3. **Reasoning Loop** (repeat up to a small cap):
   * Decide: run an Action, ask for missing info, clarify ambiguity, or answer directly.
   * If an Action runs: execute → map outputs → append to context.
   * Check if goal satisfied; else iterate.
4. **Validation** – (Optional) ensure response is in‑scope, grounded, policy‑safe. Regenerate or escalate if it fails.
5. **Response** – Stream or send the final answer and wait for the next turn.

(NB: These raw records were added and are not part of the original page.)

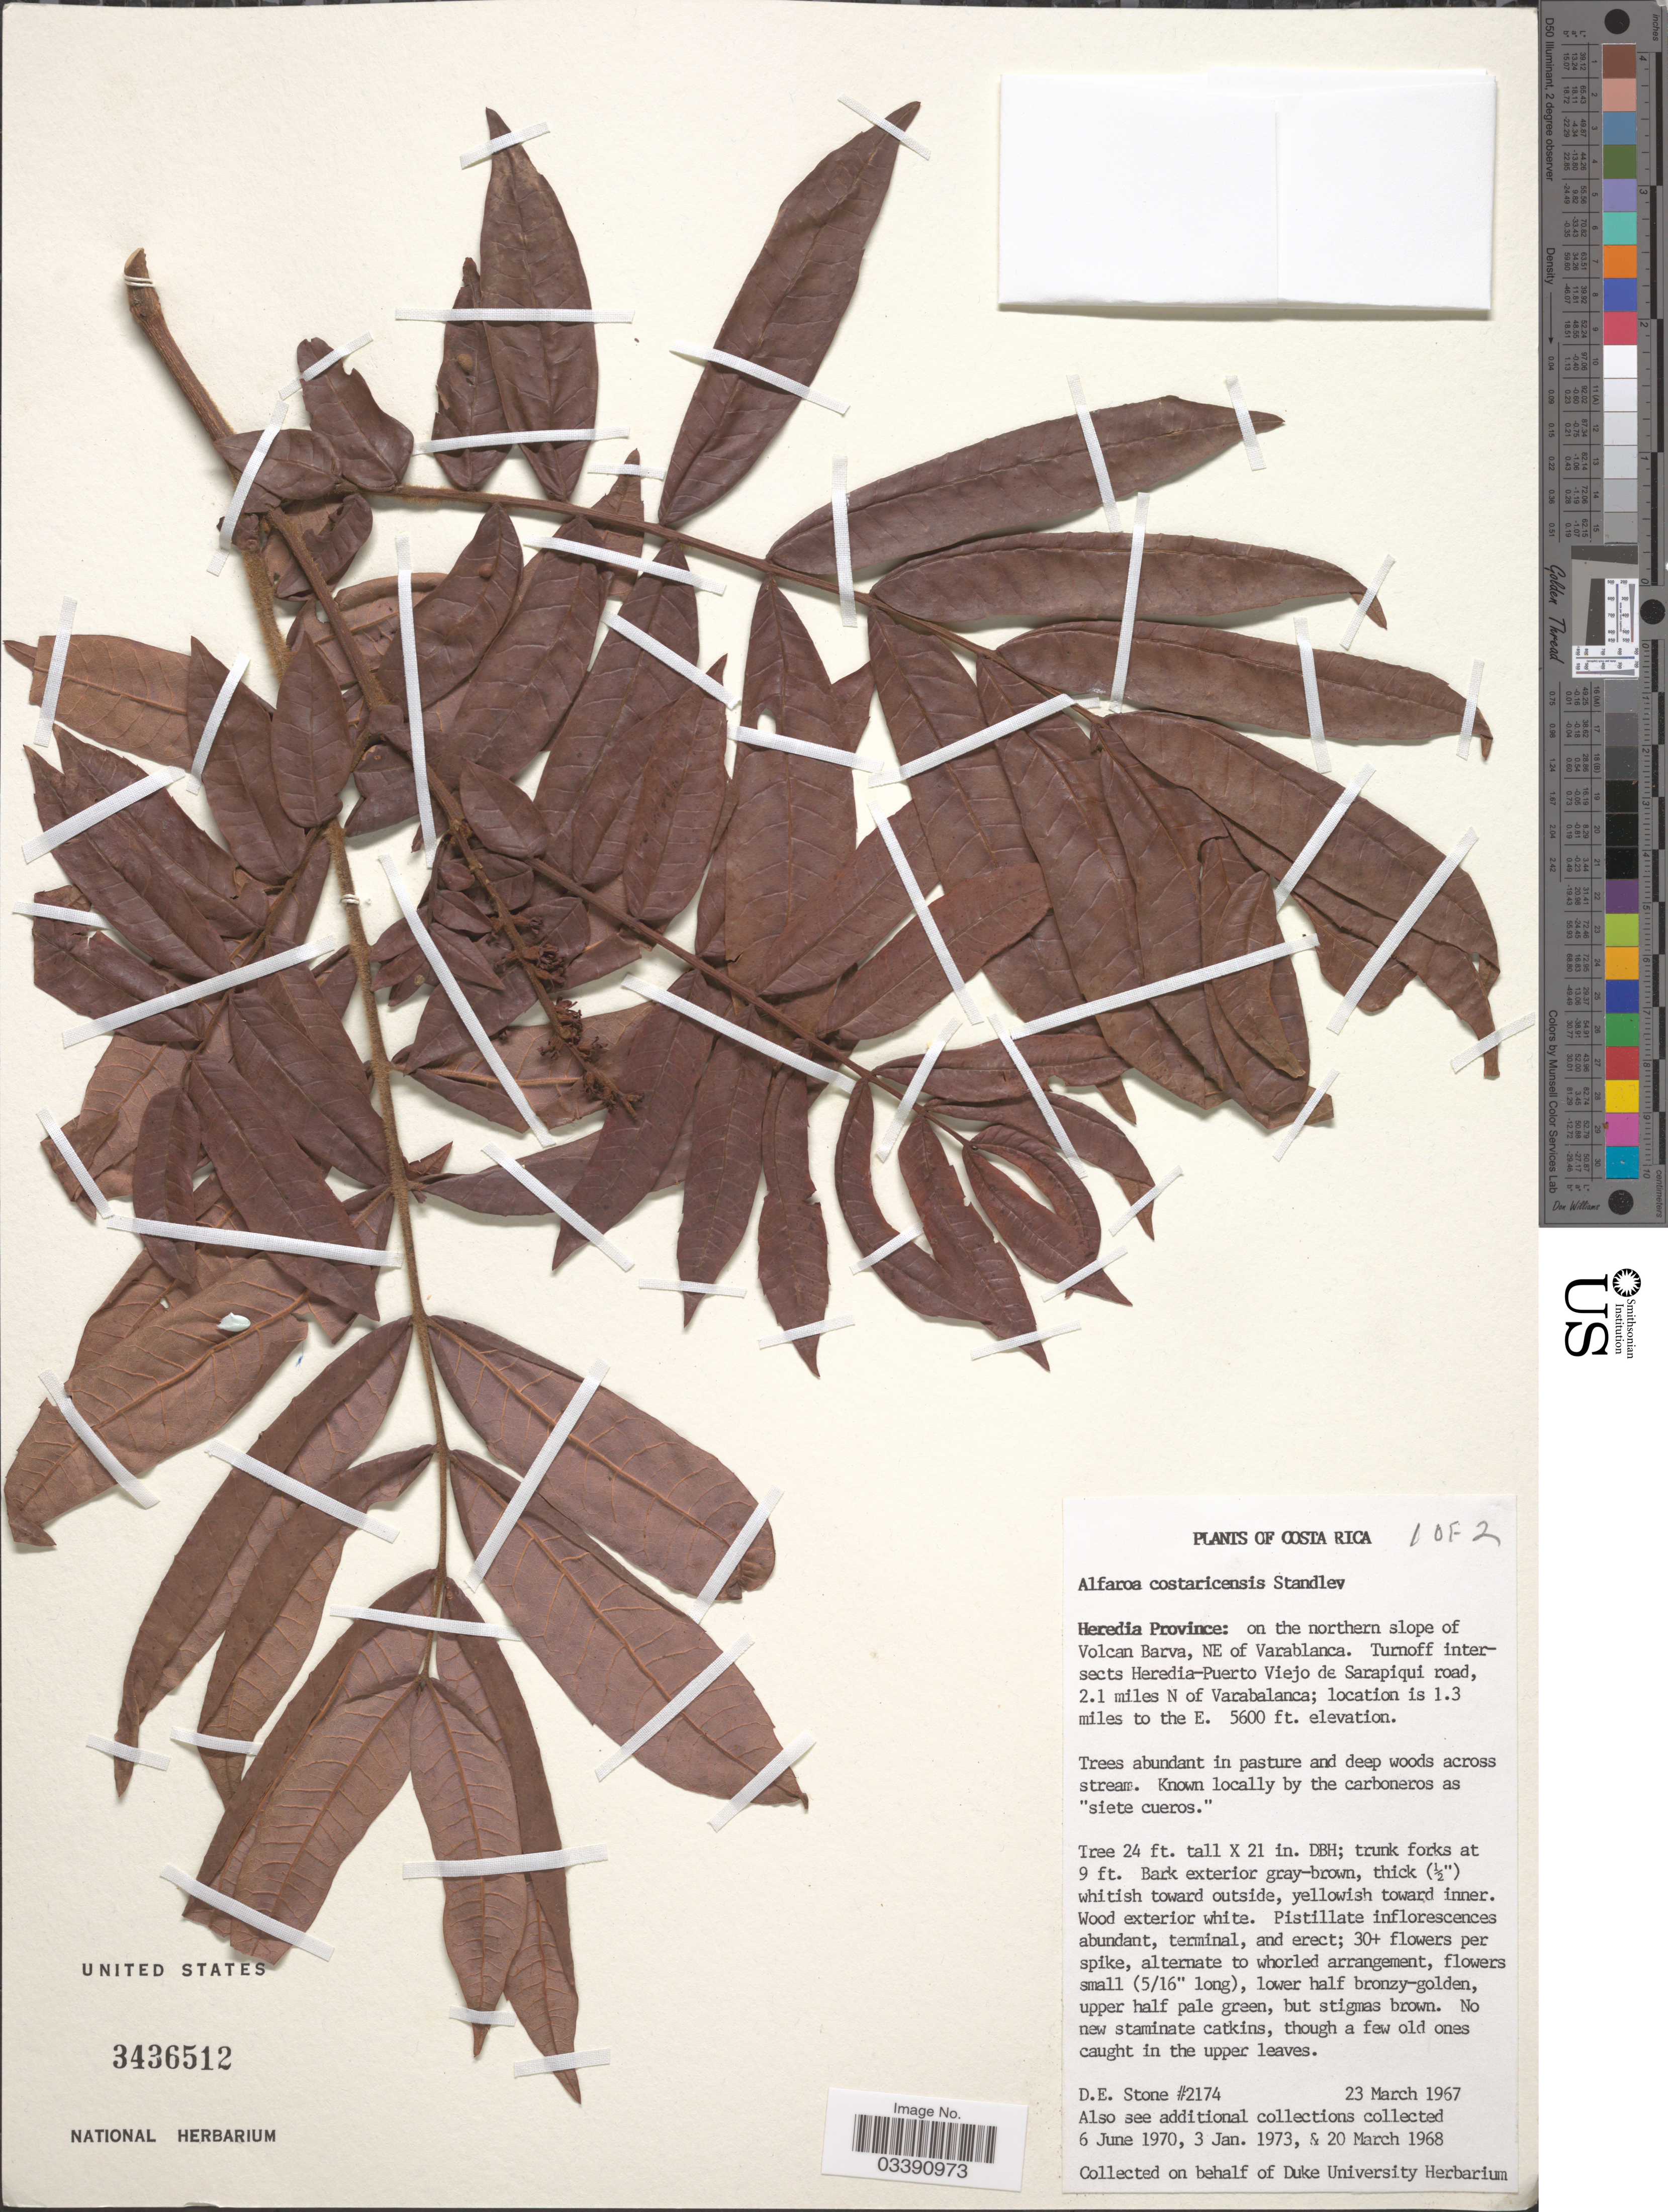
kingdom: Plantae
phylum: Tracheophyta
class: Magnoliopsida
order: Fagales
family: Juglandaceae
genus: Alfaroa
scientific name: Alfaroa costaricensis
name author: Standl.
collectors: D. E. Stone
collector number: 2174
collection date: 1967-03-23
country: Costa Rica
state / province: Heredia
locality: On the northen slope of Volcan Barva, NE of Varablanca. Turnoff intersects Heredia-Puerto Viejo de Sarapique road, 2.1 miles N of Varablanca; location is 1.3 miles to the E.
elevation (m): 1707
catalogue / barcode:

Lever: precise Topic instructions strongly shape step 3 (what to ask first, which Action to prioritize, when to stop).

***

## Agents vs Scripted Bots

| Aspect             | Agent                             | Scripted Bot                   |
| ------------------ | --------------------------------- | ------------------------------ |
| Conversation style | Adaptive, free‑form               | Predefined flows / branches    |
| Intent handling    | Semantic (LLM classification)     | Rules, keywords, narrow model  |
| Tool use           | Dynamic, multi‑Action plans       | Usually fixed single flow      |
| Adaptation         | Adjust by refining Topics/Actions | Manual flow editing            |
| Best for           | Varied, messy tasks               | Deterministic, regulated steps |

Choose a scripted bot when strict, auditable, unchanging flows dominate. Choose an agent when variability, blended context, and multi‑step reasoning matter.

***

## Common Use Cases

* Resolve support inquiries end‑to‑end (lookup → policy check → answer).
* Summarize records (case, ticket, lead) + propose next actions.
* Draft outbound messages (email, notification, follow‑up).
* Orchestrate data workflows (fetch → validate → update → summarize result).
* Internal analyst: explain KPIs, highlight anomalies, surface risks.

Start narrow (one high‑value task). Broad first scopes cause misclassification noise.

***

## New Topic or New Action?

Create a **new Topic** when: intent category or decision rules differ meaningfully, or a current Topic would need many conditional branches.

Create a **new Action** when: same intent category but you need a different external operation / side effect.

Avoid: catch‑all Topics, mega Actions doing unrelated jobs—they reduce transparency & testability.

***

## Narrative Example

A "Support Assistant" has Topics: Password Reset, Order Status, Return Eligibility.

**Step-by-step flow:**

1. User: "Where's my package?"
2. Classifier picks Order Status Topic
3. Instructions require `order_number` or identifying email fragment
4. Agent asks if missing information needed
5. Runs `LookupOrderStatus` Action
6. Normalizes carrier + ETA data
7. Replies with concise status
8. Offers follow-up ("Need to place a hold or start a return?")

***

## Next Steps

* Build or configure → [How to Create an Agent](/agentspace/how-to-create-agent)
* Define job units → [What is a Topic](/agentspace/topic-concepts)
* Add capabilities → [What is an Action](/agentspace/what-is-an-action)

Ship a small, well‑bounded agent; observe interactions; iteratively tighten definitions. Precision wins over breadth early on.